▶ PROVIDED MATERIAL:
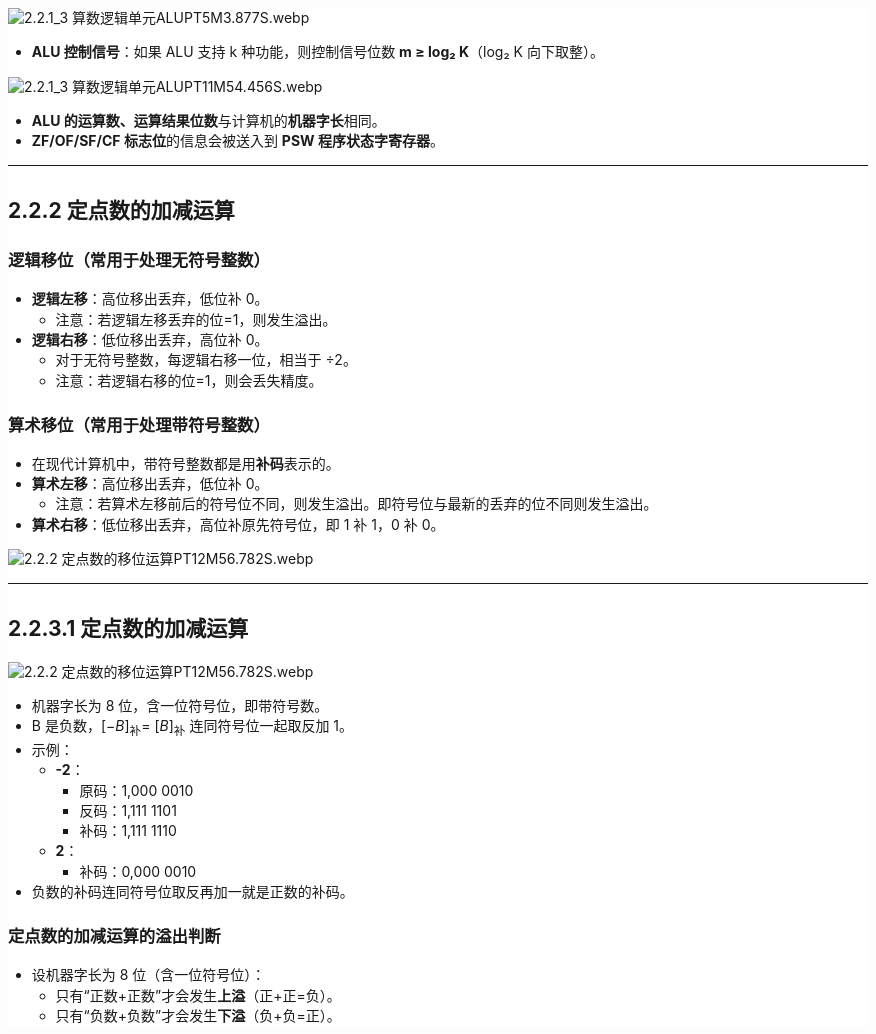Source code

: ![2.2.1_3 算数逻辑单元ALUPT5M3.877S.webp](https://youke1.picui.cn/s1/2025/08/06/6893304829233.webp)

- **ALU 控制信号**：如果 ALU 支持 k 种功能，则控制信号位数 **m ≥ log₂ K**（log₂ K 向下取整）。

![2.2.1_3 算数逻辑单元ALUPT11M54.456S.webp](https://youke1.picui.cn/s1/2025/08/06/68933227bad48.webp)

- **ALU 的运算数、运算结果位数**与计算机的**机器字长**相同。
- **ZF/OF/SF/CF 标志位**的信息会被送入到 **PSW 程序状态字寄存器**。

---

## 2.2.2 定点数的加减运算

### 逻辑移位（常用于处理无符号整数）
- **逻辑左移**：高位移出丢弃，低位补 0。
  - 注意：若逻辑左移丢弃的位=1，则发生溢出。
- **逻辑右移**：低位移出丢弃，高位补 0。
  - 对于无符号整数，每逻辑右移一位，相当于 $÷2$。
  - 注意：若逻辑右移的位=1，则会丢失精度。

### 算术移位（常用于处理带符号整数）
- 在现代计算机中，带符号整数都是用**补码**表示的。
- **算术左移**：高位移出丢弃，低位补 0。
  - 注意：若算术左移前后的符号位不同，则发生溢出。即符号位与最新的丢弃的位不同则发生溢出。
- **算术右移**：低位移出丢弃，高位补原先符号位，即 1 补 1，0 补 0。

![2.2.2 定点数的移位运算PT12M56.782S.webp](https://youke1.picui.cn/s1/2025/08/06/6893327be547d.webp)

---

## 2.2.3.1 定点数的加减运算

![2.2.2 定点数的移位运算PT12M56.782S.webp](https://youke1.picui.cn/s1/2025/08/06/6893327be547d.webp)

- 机器字长为 8 位，含一位符号位，即带符号数。
- B 是负数，$[-B]_{\text{补}}$= $[B]_{\text{补}}$ 连同符号位一起取反加 1。
- 示例：
  - **-2**：
    - 原码：1,000 0010
    - 反码：1,111 1101
    - 补码：1,111 1110
  - **2**：
    - 补码：0,000 0010
- 负数的补码连同符号位取反再加一就是正数的补码。

### 定点数的加减运算的溢出判断
- 设机器字长为 8 位（含一位符号位）：
  - 只有“正数+正数”才会发生**上溢**（正+正=负）。
  - 只有“负数+负数”才会发生**下溢**（负+负=正）。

▶ EXERCISE PROMPT:
Return the lines above that include the string "含一位符号位".

▶ WRITTEN RESPONSE:
- 机器字长为 8 位，含一位符号位，即带符号数。
- 设机器字长为 8 位（含一位符号位）：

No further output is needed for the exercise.